_Фрагмент текста_:
====
Подобно тому как Робинзон пилит, строит, соображает самозабвенно настолько, насколько хочется ему остаться в живых, то есть с полной самоотдачей, в ту же меру пишет и Дефо, пробиваясь к живому существованию книги. Обстоятельства требовали от Робинзона такого напряжения, что на сколько-нибудь позерскую "многозначительность" у него не осталось сил. У него действия просты, как просты те жизненные нужды, без которых, однако, нет жизни. Робинзон говорит и действует ничего не подразумевая. Даже Дефо ничего, собственно, не подразумевает. Подтекстом оказывается - не больше и не меньше - сама история, накопившаяся за плечами Робинзона и выразившаяся, насколько у Дефо хватило сил, через уникально точное соединение личного и исторического. Поэтому получается все естественно просто и естественно сложно - содержательно и в результате неистощимо интересно.

"Мы говорили о море и о делах его... И мы говорили о старых кораблях, о происшествиях на море, кораблекрушениях, о сломанных мачтах и о человеке, который доставил целым и невредимым свое судно с временным рулем с реки Плейт в Ливерпуль. Мы говорили о крушениях, об урезанных пайках и о героизме, или, по крайней мере, о том, что газеты называют героизмом на море, о проявлении добродетелей, отличном от героизма первобытных времен. А изредка мы все смолкали и глядели на реку", - это из Конрада, последние возможности такого "говорения", когда предмет, о котором беседуют, все еще говорит сам за себя - корабли, происшествия на море - уже интересно. Но то последние судороги таких перечислений, проделавших долгий вековой путь хотя бы от любого из названий романов Дефо, которые нам известны в двух словах: "...О том, как был он покинут на побережье Мадагаскара, как устроился в этих местах, с описанием страны и ее обитателей... о великих богатствах, которые он там нажил, и как он возвратился в Англию и также о том, как капитан Сингльтон вновь пустился в плавание, с рассказом о многочисленных его приключениях и пиратствах со славным капитаном Эвери и другими". Полный титул "Робинзона" несколько короче, по в свою очередь состоит из многообещающих посулов читателям: "о том, как" и т. п.

Отпали пространные заглавия, естественные и необходимые в свое время хотя бы потому, что не все то, что читали у Дефо тогда, читаем мы теперь. Ясно, что про Мадагаскар читать у Дефо не будем, даже и про пиратов не будем, а прочтем то, что отстоялось и умещается в двух словах: "Робинзон Крузо" или "Молль Флендерс". Интереснее оказалось читать не о том, о другом, третьем, а лишь об одном - о Робинзоне. Нет, нужно бы предлог "о" убрать вовсе, чтобы обозначить непосредственность читательского союза с Робинзоном: мы не читаем о нем, мы читаем летопись его жизни; не рассказ о том, как и что сделал он, а сами по себе его действия перед нами на книжной странице.

Общедоступным стал способ описания вещей невероятных через обыкновенные подробности, как некогда это делал Дефо устами Робинзона.
====
_Данные для анализа_:
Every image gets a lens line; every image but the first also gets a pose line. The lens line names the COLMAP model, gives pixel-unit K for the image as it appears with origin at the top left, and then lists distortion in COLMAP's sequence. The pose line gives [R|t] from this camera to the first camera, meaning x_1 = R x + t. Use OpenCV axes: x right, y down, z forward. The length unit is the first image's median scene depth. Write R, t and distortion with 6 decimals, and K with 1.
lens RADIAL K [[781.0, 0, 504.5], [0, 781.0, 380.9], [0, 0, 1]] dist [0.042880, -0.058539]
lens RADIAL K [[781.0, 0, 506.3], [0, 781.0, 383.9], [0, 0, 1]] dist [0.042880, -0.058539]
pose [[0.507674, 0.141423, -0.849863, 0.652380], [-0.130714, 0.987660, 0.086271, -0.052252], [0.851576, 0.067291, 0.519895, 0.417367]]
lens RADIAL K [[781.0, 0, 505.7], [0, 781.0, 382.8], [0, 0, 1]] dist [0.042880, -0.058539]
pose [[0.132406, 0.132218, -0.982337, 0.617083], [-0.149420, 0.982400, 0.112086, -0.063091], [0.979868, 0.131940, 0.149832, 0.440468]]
====
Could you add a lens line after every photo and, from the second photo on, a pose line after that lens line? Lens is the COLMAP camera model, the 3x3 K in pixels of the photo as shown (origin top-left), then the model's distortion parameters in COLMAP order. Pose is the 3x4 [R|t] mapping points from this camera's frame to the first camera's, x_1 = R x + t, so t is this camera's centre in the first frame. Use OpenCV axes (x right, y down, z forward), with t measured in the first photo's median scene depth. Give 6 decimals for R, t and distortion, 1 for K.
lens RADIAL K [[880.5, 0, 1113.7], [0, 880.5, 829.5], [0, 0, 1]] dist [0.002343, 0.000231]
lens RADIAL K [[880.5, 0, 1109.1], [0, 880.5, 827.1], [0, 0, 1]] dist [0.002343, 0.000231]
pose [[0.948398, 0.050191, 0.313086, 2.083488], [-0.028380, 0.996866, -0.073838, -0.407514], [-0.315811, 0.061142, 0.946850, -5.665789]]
====
_Задание_:
Из чьего произведения, согласно фрагменту текста, взята цитата о разговорах о море и старых кораблях? Строки здесь никакой роли не играют.

_Результат_:
Из Конрада.